My project consists of the following files:
* model.py - the neural network
* utils.py - preprocessing utils including data augmentation functions
* generator.py - batch generator that augments training data
* model3_07.h5 - trained model
* writeup.ipynb - this writeup report
* run1.mp4 - video output of the track 1 run from car viewport
* track1.mp4 - video of the track 1 run
* track2.mp4 - video of the track 1 run
* drive.py - modified drive telemetry and control program with speed set to 18 mph for track 1. It drives reasonably well although there is more sverving around the curves at higher speed. For track2, thes speed is lowered to 15 mph, throttle to 0.3 and the steering angles increased by a constant factor to compensate for the sharp turns.
2. Submssion includes functional code Using the Udacity provided simulator and my drive.py file, the car can be driven autonomously around the track by executing
python drive.py model3_07.h5
Yes. the code is appropiately commented
The model is a variant of the NVIDIA model which is a normalisation layer followed by 5 convolution layers and 3 fully connected layers. My model starts with a cropping layer, normalisation and a resizing layer based on AveragePooling. This could be done in the preprocessing shape but it seems more readable and probably more efficient (use of GPU in training) to put it in the ANN. In the preprocessing pipline, I load one of the 3 camera angle at random with a shift ajustedment to account for the left and right camera offset. I also augment the data at random by adding brighness jitters, dark shadows, horizon shears, shadows and flips to desensitise the model to lighting conditions, balance the road topology. The flips are strictly not needed as I also drove some laps in reverse to account the dominance of left handed turns.
The raw data was shuffled and split into training and validation sets. A dropout layers was also used to prevents overfitting.
For the loss function I used MSE and used the ADAM optimiser with a low initial learning rate.The Adam optimizer as compared to SGD automatically adjusts the learning rate over epochs unlike SGD.
I initially used the UDacity supplied data set, using all the 3 camera angles with the shift adjustments. The car drove adequately around the first track but drove off track immediately on the second validation track. I then logged my own driving data, driving a few laps but essentially sticking to the middle of the track. THis generated about 9000 odd records. I also drove the lap backwards to balance the left and right turns. More details about the training data generation can be found in the later sections.
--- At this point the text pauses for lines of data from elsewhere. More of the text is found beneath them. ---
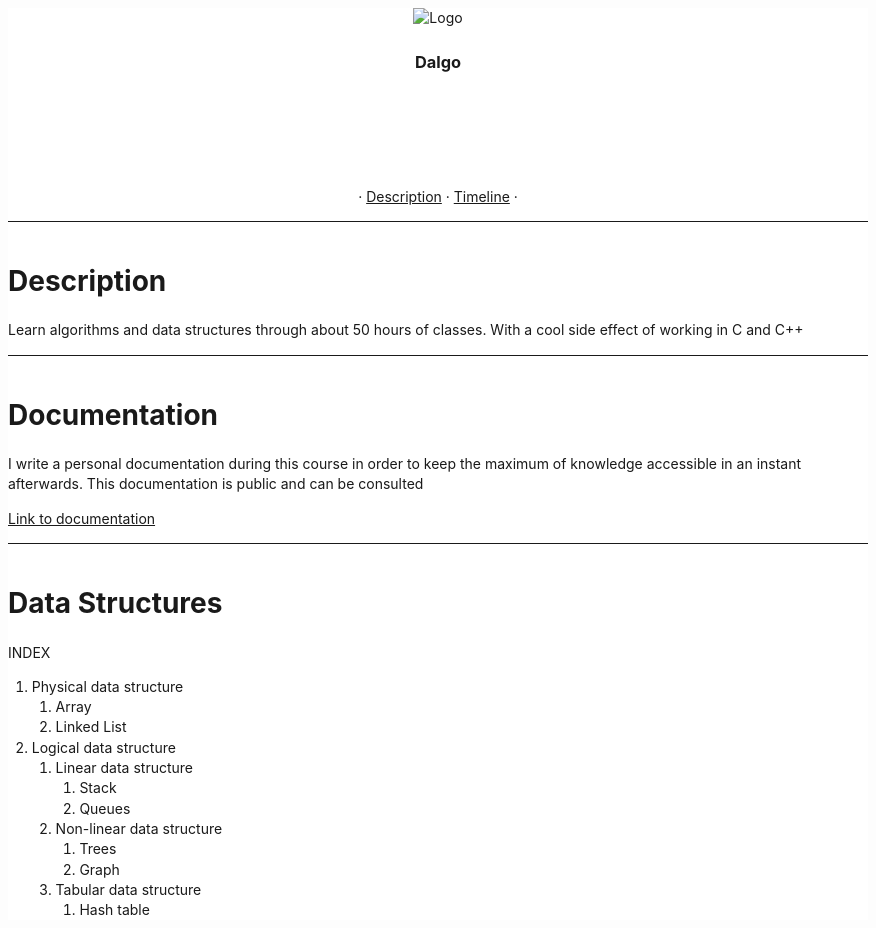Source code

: <p align="center">
    <img src="https://upload.wikimedia.org/wikipedia/commons/thumb/a/a2/Ruppert_lfs.svg/320px-Ruppert_lfs.svg.png" alt="Logo" width="320" height="207">
</p>

<h3 align="center">Dalgo</h3>

<p align="center">

<br />
<br />
</p>
<p align="center">
    <br />
    <br />
    ·
    <a href="#description">Description</a>
    ·
    <a href="#timeline">Timeline</a>
    ·
</p>

---

#   Description

Learn algorithms and data structures through about 50 hours of classes. With a cool side effect of working in C and C++

---

#   Documentation

I write a personal documentation during this course in order to keep the maximum of knowledge accessible in an 
instant afterwards. This documentation is public and can be consulted 

[Link to documentation](https://app.gitbook.com/@nicode/s/c-c/)

---


#   Data Structures 

INDEX


1.  Physical data structure  
    1.  Array  
    2.  Linked List  
2.  Logical data structure  
    1.  Linear data structure  
        1.  Stack
        2.  Queues
    2.  Non-linear data structure
        1.  Trees
        2.  Graph
    3.  Tabular data structure
        1.  Hash table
I based the network architecture on Nvidia's which has 9 layers, including a normalization layer, 5 convolutional layers, and 3 fully-connected layers. I used this architecture because it has been used in this class of problems and in general it with differented expeperformed well for this track. I experimented with different width and depth of the network, dropout layers, and non-linearities but essentially sticking to the Nvidia pattern. The final architecture was limited by time and number of runs I could manage on my laptop. Finally, the epoch was set at 10 as the loss flattened out at around 8-10 epochs.
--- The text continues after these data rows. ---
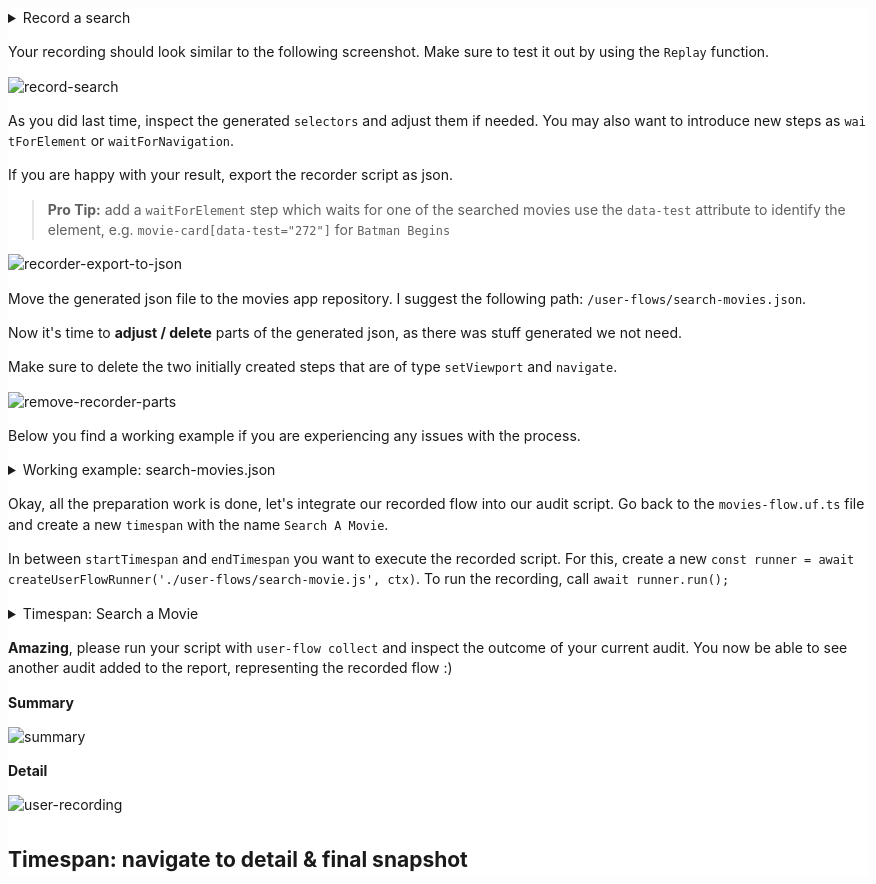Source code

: <details><summary>Record a search</summary></details>

Your recording should look similar to the following screenshot. Make sure to test it out by using the `Replay` function.

![record-search](images/user-flow/lh-uf-record-search.png)

As you did last time, inspect the generated `selectors` and adjust them if needed.
You may also want to introduce new steps as `waitForElement` or `waitForNavigation`.

If you are happy with your result, export the recorder script as json.

> **Pro Tip:** add a `waitForElement` step which waits for one of the searched movies
> use the `data-test` attribute to identify the element, e.g. `movie-card[data-test="272"]` for `Batman Begins`

![recorder-export-to-json](images/user-flow/recorder-export-to-json.png)

Move the generated json file to the movies app repository. I suggest the following path:
`/user-flows/search-movies.json`.

Now it's time to **adjust / delete** parts of the generated json, as there was stuff generated we not
need.

Make sure to delete the two initially created steps that are of type `setViewport` and `navigate`.

![remove-recorder-parts](images/user-flow/lh-uf-remove-recorder-parts.png)

Below you find a working example if you are experiencing any issues with the process.

<details><summary>Working example: search-movies.json</summary></details>

Okay, all the preparation work is done, let's integrate our recorded flow into our audit script.
Go back to the `movies-flow.uf.ts` file and create a new `timespan` with the name `Search A Movie`.

In between `startTimespan` and `endTimespan` you want to execute the recorded script.
For this, create a new `const runner = await createUserFlowRunner('./user-flows/search-movie.js', ctx)`.
To run the recording, call `await runner.run();`

<details><summary>Timespan: Search a Movie</summary></details>

**Amazing**, please run your script with `user-flow collect` and inspect the outcome of your current audit.
You now be able to see another audit added to the report, representing the recorded flow :)

**Summary**

![summary](images/user-flow/lh-uf-summary-3.png)

**Detail**

![user-recording](images/user-flow/lh-uf-user-recording-3.png)

## Timespan: navigate to detail & final snapshot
Here is a print out of model.summary in Keras.
from IPython.display import Image
Image(filename='model2.png')
The training data was generated by driving a few laps, largely in the middle of the track. However, on inspection of the data by plotting on a histogram (see below), it was clear that the data was dominated by the straight lanes with very little steering. The data is dominated by small steering angles because the car spends most of its time on the track in straightaways.
from IPython.display import Image
Image(filename='Hist_orig.png')
To dilute this skewness, a pipeline of augmentation was applied. This included random sequences of flipping, shadows, shears and brightness adjustments. The results of this pipline is illustrated in the grid immage below which shows the transforms applied to 16 images picked at random.
from IPython.display import Image
Image(filename='Augmentation.png')
The augmentation resulted in a much more uniform distibution of steering angles as illustrated below.
from IPython.display import Image
Image(filename='AugmentHistogram.png')
It must be mentioned that the above histogram is the rsult of one run of transform against the raw records. Because we use a generator pattern, the augmentation run on each batch request on the generator and will therefore produces almost an infinite set of augmentations for every batch and for every epoch run. Howver, we shoudl expect to have the same uniform distribution as above. I set the Epoch at 8 because the training loss stopped decreasing around the 7 mark and cutting down the loss too much would have meant overtraining the model on track 1. I set the speed to 18 mph for track 1. It drives reasonably well although there is more sverving around the curves at higher speed. For track2, thes speed is lowered to 15 mph, throttle to 0.3 and the steering angles increased by a constant factor to compensate for the sharp turns.